[Text under study Boundary: Start]

Register

Illustrator Profile - Marie Assenat: "I never stop learning"

By Robert Newman   Thursday December 15, 2016

Marie Assenat is a Brooklyn-based illustrator who grew up in Paris and went to school in Belgium. Her illustrations have appeared in The New Yorker and The New York Times, and she recently completed an animation project for Tiffany & Co. in Japan. Assent also works on creating packaging and clothing pattern design. Her work is charming and stylish, created with gouache, ink, colored pencils and a touch of Photoshop. Assenat works out of a shared studio in Greenpoint with a view of the Manhattan skyline, which she describes as “the best source of inspiration.”

MY LIFE:
I was lucky to be raised in Paris where there’s a lot happening—my mother and my grandmother used to take me to see art exhibitions and ballet. My father showed me old movies and made me listen to a lot of classical music. All of this was a good mix to awaken my artistic sense.

My father is a photographer, my mother is an editor who specializes in interior decoration and my brother is a photo retoucher. I was born surrounded by nice images and good taste so it was super easy for me to follow that path. I’m much more impressed by my creative friends that are coming from a totally different background!

I studied graphic design for five years in Belgium but I took an illustration class as part of the program. Without this illustration class I would have had to change departments. I drew a lot during these five years.

I haven’t done any other jobs. I was lucky enough to start working as an illustrator directly after leaving school, even if my incomes were really low at the beginning!

MY WORKSPACE:
I’m sharing a studio in Greenpoint, Brooklyn, with five other illustrators. We are located by the waterfront so we can see the Manhattan skyline from our window. Nothing can beat this incredible view! It’s the best source of inspiration!

Also, the good thing about the studio is that I have to speak in English because I’m the only French-speaker. I’m much more efficient and productive being surrounded by other people working! There’s no nap temptation.

[Text under study Boundary: End]
[Information supplied Boundary: Start]

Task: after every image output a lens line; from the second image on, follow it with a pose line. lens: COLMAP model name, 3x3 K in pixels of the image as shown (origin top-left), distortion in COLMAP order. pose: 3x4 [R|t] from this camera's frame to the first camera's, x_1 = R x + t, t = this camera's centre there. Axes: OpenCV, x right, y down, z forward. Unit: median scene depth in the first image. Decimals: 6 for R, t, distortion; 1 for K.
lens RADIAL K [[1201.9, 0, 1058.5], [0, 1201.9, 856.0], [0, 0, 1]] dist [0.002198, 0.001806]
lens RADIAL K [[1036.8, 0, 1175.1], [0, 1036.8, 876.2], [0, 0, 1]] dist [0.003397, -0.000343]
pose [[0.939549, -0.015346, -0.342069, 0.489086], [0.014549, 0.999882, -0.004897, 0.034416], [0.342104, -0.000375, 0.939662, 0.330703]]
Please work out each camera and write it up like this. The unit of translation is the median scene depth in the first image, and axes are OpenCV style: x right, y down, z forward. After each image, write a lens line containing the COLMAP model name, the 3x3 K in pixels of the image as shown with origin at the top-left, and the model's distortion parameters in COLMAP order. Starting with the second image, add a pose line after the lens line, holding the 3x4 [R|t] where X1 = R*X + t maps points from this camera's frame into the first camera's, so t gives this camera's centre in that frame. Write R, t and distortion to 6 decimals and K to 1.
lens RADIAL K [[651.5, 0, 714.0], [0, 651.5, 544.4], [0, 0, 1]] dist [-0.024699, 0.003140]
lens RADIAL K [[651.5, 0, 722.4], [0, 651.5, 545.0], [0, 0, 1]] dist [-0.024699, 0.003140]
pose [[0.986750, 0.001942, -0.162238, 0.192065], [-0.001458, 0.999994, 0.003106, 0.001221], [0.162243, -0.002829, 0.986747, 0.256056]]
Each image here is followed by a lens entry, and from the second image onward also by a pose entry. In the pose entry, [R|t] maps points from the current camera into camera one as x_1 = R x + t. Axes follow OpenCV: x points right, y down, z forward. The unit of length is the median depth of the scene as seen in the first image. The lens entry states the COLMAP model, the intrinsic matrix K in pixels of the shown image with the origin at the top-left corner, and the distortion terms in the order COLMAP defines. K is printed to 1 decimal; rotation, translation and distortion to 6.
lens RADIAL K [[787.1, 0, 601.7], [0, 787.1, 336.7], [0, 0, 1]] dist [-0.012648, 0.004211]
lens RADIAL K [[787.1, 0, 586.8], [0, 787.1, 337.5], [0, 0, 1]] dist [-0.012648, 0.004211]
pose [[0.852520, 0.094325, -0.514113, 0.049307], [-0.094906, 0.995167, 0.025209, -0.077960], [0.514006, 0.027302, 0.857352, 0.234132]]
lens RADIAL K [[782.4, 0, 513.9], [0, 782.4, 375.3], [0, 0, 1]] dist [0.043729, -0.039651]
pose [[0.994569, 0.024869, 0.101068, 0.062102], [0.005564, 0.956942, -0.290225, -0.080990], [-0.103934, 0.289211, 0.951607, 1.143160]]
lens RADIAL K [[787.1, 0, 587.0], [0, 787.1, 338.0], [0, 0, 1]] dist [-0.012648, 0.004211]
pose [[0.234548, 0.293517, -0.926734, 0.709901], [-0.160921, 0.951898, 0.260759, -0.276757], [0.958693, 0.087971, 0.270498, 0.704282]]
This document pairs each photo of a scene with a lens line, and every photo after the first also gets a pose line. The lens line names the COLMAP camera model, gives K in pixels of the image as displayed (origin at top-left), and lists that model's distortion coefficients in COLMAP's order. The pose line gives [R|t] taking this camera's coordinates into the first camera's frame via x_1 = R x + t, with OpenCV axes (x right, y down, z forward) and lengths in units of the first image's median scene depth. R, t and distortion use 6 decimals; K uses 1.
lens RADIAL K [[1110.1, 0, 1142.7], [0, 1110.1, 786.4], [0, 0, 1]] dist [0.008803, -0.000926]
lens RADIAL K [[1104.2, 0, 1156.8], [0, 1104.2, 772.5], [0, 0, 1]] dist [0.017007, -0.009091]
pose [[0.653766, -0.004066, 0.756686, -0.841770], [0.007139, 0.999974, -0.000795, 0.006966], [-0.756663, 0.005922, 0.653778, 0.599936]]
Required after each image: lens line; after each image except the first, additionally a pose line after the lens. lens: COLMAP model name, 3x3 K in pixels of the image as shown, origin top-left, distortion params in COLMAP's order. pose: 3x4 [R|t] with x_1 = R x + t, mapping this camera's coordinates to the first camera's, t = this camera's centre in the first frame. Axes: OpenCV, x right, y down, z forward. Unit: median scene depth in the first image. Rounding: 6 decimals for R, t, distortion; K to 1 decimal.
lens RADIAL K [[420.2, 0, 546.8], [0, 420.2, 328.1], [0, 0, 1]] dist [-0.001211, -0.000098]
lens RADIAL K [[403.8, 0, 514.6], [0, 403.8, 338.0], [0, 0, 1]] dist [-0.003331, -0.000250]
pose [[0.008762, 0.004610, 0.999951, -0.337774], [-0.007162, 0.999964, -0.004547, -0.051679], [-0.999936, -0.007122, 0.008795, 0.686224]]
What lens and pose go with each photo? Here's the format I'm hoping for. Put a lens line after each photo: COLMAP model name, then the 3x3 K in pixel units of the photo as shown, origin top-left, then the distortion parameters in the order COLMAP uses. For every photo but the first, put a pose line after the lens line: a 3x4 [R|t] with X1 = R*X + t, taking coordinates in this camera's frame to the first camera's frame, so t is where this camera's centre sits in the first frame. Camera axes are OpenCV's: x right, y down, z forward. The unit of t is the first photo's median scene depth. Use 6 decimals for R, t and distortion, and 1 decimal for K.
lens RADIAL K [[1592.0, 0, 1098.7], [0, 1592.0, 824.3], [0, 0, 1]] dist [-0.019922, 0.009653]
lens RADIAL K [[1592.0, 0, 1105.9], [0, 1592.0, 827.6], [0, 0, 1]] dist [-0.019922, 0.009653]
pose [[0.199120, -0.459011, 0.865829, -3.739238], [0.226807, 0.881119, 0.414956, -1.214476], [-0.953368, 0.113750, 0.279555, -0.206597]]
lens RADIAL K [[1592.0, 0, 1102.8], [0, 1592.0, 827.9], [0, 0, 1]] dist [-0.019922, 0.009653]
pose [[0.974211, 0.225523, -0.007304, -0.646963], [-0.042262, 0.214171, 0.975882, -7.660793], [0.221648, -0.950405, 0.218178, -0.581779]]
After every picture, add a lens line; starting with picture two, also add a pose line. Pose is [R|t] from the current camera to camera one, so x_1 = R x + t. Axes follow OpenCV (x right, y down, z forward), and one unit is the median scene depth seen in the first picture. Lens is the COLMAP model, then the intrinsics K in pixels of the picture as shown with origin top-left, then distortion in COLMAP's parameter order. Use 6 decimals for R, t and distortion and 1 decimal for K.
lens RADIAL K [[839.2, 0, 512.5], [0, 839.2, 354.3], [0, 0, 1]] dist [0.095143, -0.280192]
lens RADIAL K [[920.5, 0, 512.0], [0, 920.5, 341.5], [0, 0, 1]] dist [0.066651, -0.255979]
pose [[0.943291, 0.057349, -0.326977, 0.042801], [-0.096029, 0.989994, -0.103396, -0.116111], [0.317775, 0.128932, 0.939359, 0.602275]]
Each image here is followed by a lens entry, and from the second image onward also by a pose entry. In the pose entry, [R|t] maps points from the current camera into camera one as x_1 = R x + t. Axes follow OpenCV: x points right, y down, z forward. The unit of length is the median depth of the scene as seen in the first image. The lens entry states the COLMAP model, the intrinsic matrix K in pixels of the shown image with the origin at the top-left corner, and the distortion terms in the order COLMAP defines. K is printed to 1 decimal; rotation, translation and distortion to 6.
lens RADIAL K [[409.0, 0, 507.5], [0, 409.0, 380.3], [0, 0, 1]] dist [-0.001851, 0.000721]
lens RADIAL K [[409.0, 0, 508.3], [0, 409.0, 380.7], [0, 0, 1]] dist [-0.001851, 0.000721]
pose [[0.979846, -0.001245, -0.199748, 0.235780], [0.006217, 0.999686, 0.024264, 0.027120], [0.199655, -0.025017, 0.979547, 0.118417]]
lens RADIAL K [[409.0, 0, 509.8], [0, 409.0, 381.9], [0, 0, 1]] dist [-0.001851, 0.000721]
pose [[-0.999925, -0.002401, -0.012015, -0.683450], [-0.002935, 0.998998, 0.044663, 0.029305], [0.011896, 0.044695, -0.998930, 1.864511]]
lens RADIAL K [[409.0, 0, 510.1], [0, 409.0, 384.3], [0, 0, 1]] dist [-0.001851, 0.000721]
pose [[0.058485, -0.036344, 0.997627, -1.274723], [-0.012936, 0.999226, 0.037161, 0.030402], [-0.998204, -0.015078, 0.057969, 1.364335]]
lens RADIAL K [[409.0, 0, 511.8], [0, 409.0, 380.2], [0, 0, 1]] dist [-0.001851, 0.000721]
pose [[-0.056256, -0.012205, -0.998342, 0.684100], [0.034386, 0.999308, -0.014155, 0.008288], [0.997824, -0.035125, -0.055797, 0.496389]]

[Information supplied Boundary: End]

**Exercise objective**: Carry on the profile of the illustrator Marie Assenat, starting immediately after its final sentence.

**Answer space**:
HOW I MAKE MY ILLUSTRATIONS:
I draw everything by hand using brushes and gouache, ink and colored pencils. If I have to be quick I add color with Photoshop. I usually draw lot of separate elements and gather them all on the computer. I like to try different tools otherwise I get bored quickly. Recently my boyfriend offered me an iPad Pro so I’m starting to draw and experiment things with the Apple Pencil—the results are really surprising!

MY FIRST BIG BREAK:
This didn’t got me noticed but made me confident to start working as an illustrator: In my last year of art school, my illustration teacher showed my work to a publisher who was agree to meet with me and got me my first children’s book deal. I thought, OK I’m a real illustrator who is getting a real job. That was the starting point!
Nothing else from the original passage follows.